Também tem havido consequências menos positivas: não se tem conseguido a presença permanente de três ou mais religiosos em cada posto missionário. A rotatividade continuada faz com que muitos religiosos nem sequer tem tempo para aclimatar-se, inculturar-se, conhecer de perto o povo e oferecer um melhor serviço, sem restrições.

Os apelos dos superiores pedindo missionários voluntários para a Prelazia de Lábrea nunca tem parado. Repetiram-se em setembro de 1997, por parte de Miguel Miró, prior provincial: “Me sinto no dever de fazer uma chamada à nossa consciência missionária: se precisam religiosos para nossa missão de Lábrea”.

Encontro de missionários em 1985 na sede da Prelazia em Lábrea.

C. Tapauá, lugar de formação

Em dezembro de 1973 assume a formação de estudantes de teologia já professos, na Província de Santa Rita, o agostiniano recoleto Francisco Javier Hernández, quem 17 anos depois, seria nomeado bispo de Tianguá, no estado brasileiro do Ceará. Pertence à Província de São Nicolau e assume como voluntário esse posto de formador em Franca, no Estado de São Paulo. Uma de suas preocupações essenciais é a formação destes religiosos no amor às missões. Por isso inicia um programa de intercambio, enviando religiosos à missão de Lábrea, durante curtos períodos, para que completem sua formação, com uma experiência missionária.

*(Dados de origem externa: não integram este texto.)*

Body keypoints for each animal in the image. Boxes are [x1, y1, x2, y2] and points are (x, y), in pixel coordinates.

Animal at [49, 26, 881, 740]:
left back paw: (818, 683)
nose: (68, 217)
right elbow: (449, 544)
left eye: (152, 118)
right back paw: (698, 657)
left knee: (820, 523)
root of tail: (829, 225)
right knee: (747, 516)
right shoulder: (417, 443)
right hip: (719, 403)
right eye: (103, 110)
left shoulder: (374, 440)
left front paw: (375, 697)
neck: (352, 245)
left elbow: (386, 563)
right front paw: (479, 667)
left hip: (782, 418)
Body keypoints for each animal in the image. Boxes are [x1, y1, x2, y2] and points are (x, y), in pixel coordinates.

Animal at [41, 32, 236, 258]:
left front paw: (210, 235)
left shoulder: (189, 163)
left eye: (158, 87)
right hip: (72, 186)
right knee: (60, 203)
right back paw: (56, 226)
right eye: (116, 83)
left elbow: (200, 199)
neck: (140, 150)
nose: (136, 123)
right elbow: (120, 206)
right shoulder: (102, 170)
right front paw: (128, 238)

Nos últimos anos se tem reiniciado a experiência sob a coordenação de Nicolás Pérez-Aradros, quem foi pároco em Tapauá e agora é prior provincial da Província de Santa Rita. Jovens diáconos dessa província tem tido a oportunidade de fazer experiência na missão amazônica, colaborando com as comunidades durante estadias não muito longas.

Além disso, a Província de São Nicolau de Tolentino também tem dois programas de formação deste estilo. No primeiro, religiosos de votos simples passam férias nas comunidades amazônicas compartilhando vida e missão com as comunidades, em ocasiões acompanhados de seus formadores. Num segundo programa, antes de fazer a Profissão Solene, os religiosos que terminaram os estudos teológicos tem uma experiência de inserção em diversas comunidades da Província. Tapauá já tem recebido algum deles.

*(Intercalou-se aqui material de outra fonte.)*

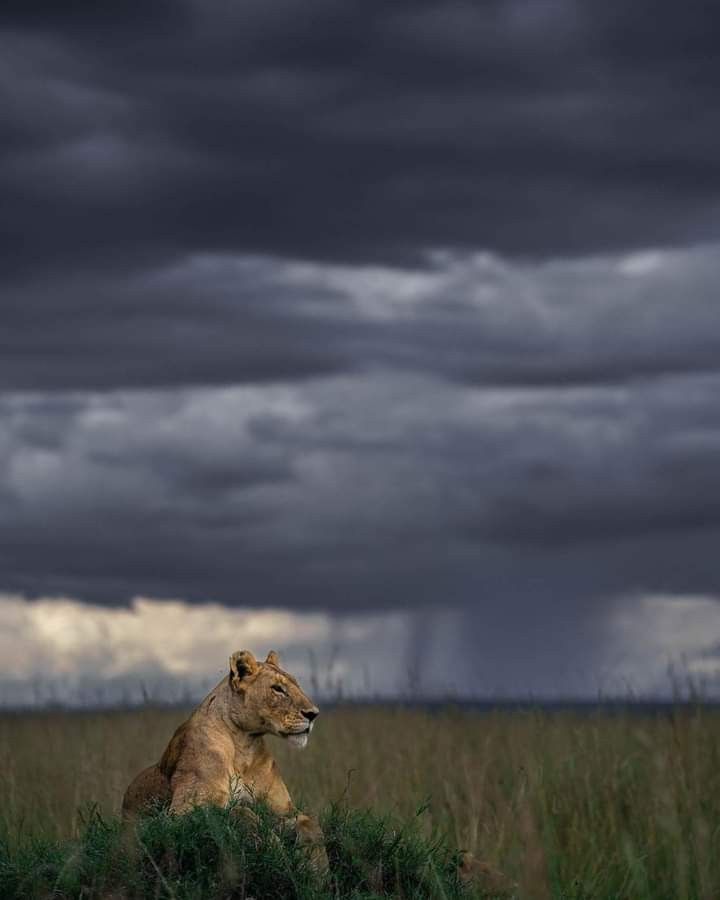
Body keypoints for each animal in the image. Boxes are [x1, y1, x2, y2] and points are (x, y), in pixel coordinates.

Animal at [122, 648, 325, 863]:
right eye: (277, 689)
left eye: (297, 685)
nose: (314, 714)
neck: (244, 747)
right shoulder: (178, 814)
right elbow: (240, 811)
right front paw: (277, 852)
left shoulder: (284, 810)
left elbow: (310, 824)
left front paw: (317, 866)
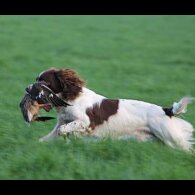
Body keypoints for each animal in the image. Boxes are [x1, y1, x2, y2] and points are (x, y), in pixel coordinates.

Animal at [20, 68, 194, 152]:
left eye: (43, 81)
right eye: (36, 80)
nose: (27, 89)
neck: (69, 100)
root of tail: (166, 110)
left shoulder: (85, 122)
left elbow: (64, 130)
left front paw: (72, 139)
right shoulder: (62, 123)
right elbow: (48, 137)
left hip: (170, 136)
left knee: (187, 148)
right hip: (163, 139)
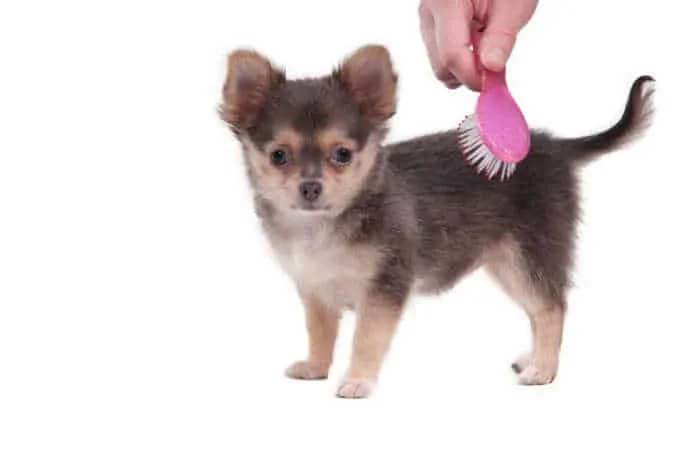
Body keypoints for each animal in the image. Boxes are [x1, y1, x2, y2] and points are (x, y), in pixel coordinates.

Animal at [220, 44, 656, 398]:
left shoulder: (384, 289)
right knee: (538, 310)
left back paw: (543, 370)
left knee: (552, 308)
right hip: (507, 263)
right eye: (279, 156)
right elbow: (321, 333)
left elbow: (365, 338)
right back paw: (532, 358)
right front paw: (315, 367)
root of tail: (557, 148)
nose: (310, 186)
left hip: (527, 256)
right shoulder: (316, 289)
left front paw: (358, 380)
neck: (322, 227)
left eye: (342, 155)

Para evitar a solidão e facilitar a formação, desde 1989 os religiosos da Prelazia se reúnem duas vezes por ano, em janeiro e julho. Todos os missionários, incluindo os que vivem e trabalham em Tapauá, participam desses encontros fraternos que servem também para a coordenação de atividades e a definição comum de prioridades e programas pastorais.

Religiosos em formação inicial visitam e convivem com a comunidade de Tapauá. Ano 2010

D. Vocações locais

A Prelazia de Lábrea e a Paróquia de Santa Rita de Tapauá sempre tiveram, como religiosos e sacerdotes, pessoas nascidas fora do Amazonas. Brasileiros do sul do país (especialmente dos Estados de São Paulo, Rio de Janeiro e Espírito Santo) e estrangeiros da Espanha, Costa Rica, Escócia, Filipinas, do México e Estados Unidos, tem sido os pastores locais.

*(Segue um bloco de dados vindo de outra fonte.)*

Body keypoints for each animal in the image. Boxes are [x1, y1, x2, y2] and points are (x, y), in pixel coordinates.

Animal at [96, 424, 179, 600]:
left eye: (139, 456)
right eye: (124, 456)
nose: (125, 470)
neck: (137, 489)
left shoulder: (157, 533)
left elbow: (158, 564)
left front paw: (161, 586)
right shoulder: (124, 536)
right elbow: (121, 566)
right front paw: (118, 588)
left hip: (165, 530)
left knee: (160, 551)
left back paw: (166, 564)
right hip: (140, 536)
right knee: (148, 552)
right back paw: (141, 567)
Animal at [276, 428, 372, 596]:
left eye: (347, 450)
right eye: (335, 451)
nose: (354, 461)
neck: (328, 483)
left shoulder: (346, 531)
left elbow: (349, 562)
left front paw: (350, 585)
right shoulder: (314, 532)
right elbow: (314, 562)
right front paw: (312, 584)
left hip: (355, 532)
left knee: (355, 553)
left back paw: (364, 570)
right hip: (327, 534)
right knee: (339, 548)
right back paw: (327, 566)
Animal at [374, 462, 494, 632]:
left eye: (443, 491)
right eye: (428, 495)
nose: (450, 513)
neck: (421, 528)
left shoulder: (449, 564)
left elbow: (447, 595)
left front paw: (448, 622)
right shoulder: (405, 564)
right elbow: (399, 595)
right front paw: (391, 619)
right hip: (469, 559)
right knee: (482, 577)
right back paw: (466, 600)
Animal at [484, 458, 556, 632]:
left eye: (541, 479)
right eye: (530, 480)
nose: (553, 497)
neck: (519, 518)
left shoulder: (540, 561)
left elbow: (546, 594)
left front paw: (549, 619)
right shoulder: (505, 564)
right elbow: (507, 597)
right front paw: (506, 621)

A forma mais desejada de evitar a falta periódica de pessoal, tem sido desde sempre, a promoção de vocações locais. Mas o desejo nunca tem conseguido ser satisfatório. São oriundas da Prelazia de Lábrea algumas religiosas Missionárias Agostinianas Recoletas e alguns maristas. Nem os Agostinianos Recoletos nem o ansiado clero local como tal, tem conseguido surtir-se de pessoas nascidas e educadas na Prelazia.

Em 1982 se deu a primeira tentativa, com um seminarista de Tapauá que viveu na comunidade Recoleta de Canutama. Esta experiência, assim como outras duas de 1988 e 2008, não tiveram êxito. Um dos candidatos tapauaenses chegou até o noviciado, na Espanha, e abandonou antes de professar.

Tem-se tentado implantar a cultura vocacional, com equipes de Pastoral Vocacional. Deste trabalho tem surgido alguns jovens especialmente comprometidos, pessoas mais formadas, mas em nenhum caso se tem conseguido um fruto concreto de vida sacerdotal ou religiosa. As causas são diversas e compreensíveis. É difícil ter pessoas com suficiente formação para chegar a um processo de discernimento com expectativas reais de assumir a saída do lar e, talvez, da região. A educação é uma tarefa pendente; as famílias estão desestruturadas, o ambiente não oferece esta alternativa como viável, e os religiosos tem tantas necessidades pastorais e trabalhos, que não tem podido dedicar tempo ao acompanhamento personalizado.

Reunião da equipe de pastoral vocacional paroquial em 2002.